# blacking out



## Guest (Sep 5, 2007)

How many people here have periods of blacking out along with the DP/DR?

I have not blacked out in quite a while. That I know of anyways.

It mostly happened during times of intense stress, fights (outside of drugs, and alcohol).

I have also blacked out at other times and woke up doing things that I haven't started.

This used to happen a lot when I used to drink as well. I would black out for many hours at a time and still function. I would emerge into very dificult situations only to black out again and move on auto-pilot.

I don't know who was in control, because I sure wasn't there.

As a result I have spent years under great fear that I will black out, and again lose control or hurt somebody. It's never happened, but it is scary not being in control of your own mind.

I always referred to myself as we, and taught myself to refer to myself as I. This was after many people getting very angry with me assuming that I was speaking for me and them as a collective. I wasn't, I was referring to myself. I adapted.
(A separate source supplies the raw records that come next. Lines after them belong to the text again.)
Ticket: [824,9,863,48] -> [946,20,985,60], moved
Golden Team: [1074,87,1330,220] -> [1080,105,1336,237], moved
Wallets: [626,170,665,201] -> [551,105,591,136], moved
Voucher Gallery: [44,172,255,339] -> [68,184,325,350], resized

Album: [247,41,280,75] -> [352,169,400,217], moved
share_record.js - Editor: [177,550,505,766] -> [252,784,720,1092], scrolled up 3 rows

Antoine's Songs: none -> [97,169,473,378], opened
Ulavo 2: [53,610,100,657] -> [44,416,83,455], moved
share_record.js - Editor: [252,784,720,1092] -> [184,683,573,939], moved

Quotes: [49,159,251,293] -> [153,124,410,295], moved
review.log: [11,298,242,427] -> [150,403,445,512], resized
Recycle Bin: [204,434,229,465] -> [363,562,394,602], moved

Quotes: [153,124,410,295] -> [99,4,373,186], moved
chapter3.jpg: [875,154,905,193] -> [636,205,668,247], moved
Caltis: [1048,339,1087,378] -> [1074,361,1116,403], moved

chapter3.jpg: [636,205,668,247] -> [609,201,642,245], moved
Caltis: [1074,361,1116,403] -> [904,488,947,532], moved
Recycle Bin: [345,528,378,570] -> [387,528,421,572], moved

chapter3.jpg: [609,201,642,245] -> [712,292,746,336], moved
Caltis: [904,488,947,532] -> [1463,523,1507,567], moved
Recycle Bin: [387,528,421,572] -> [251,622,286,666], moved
I understand the concept of DID, but have just started putting things together over the last few days.

I understand the concept of different person parts, and have some basic training for spiritual ministering to people suffering different types of emotional, psychological, and physical angst.

I don't get it. What the hell is this? As if the DP and DR aren't enough?

I've been diagnosed with Bipolar, OCD, Anxiety disorder, Tourette's, PTSD, and possibly ADD. I have a litany of health problems.

Anybody have experience of blacking out like this along with DP/DR?


----------



## Capt-Hook (Aug 22, 2007)

The marijuana trip that caused my initial DP a few years back did exactly what you described. But, outside of that it hasn't happened. It was kind of scary because I was sitting on a couch in my basement then all of a sudden I was upstairs, in the kitchen, with a knife in my hand, making food. I gave the knife to a friend and told them that I should not be holding anything dangerous. I felt like who ever was in control during that lapse of time could not have been me. It happened a few times that night until finally I just crashed and went to bed. Woke up the next morning with this awesome disorder.

This was four years ago and it hasn't happened, again. I wouldn't worry too much about it if it hasn't happened in quite awhile.


----------



## Trudget (Oct 5, 2007)

Yeah my Marijuana Trip was simular... Had a huge sesh. Then sat down on couch; nothing happened for like 5 Seconds. Then bang ; i was like floating around my house with no feeling - I just thought about it and it happened. I hid the marijuana; then next second; I had no idea where it was. I was totally spacing out; My heart was racing; I was so scared. Next couple days I was alright. Then I did again because my friends said it was normal.. yeah RigHT!? - And then I was alright for like a week. Now it just coming back - I don't believe I have it that bad. But enough to think stuff is not real. And I feel like im in a dream.


----------



## Absentis (Jul 10, 2007)

acts31920, depersonalization and derealization are dissociative symptoms that can be standalone experiences, or the result of another condition.

If you are experiencing loss of time, or 'blackouts' as you call them, and this is outside of drug or alcohol use... it could be indicative of a much more serious condition.

Please seek professional medical help.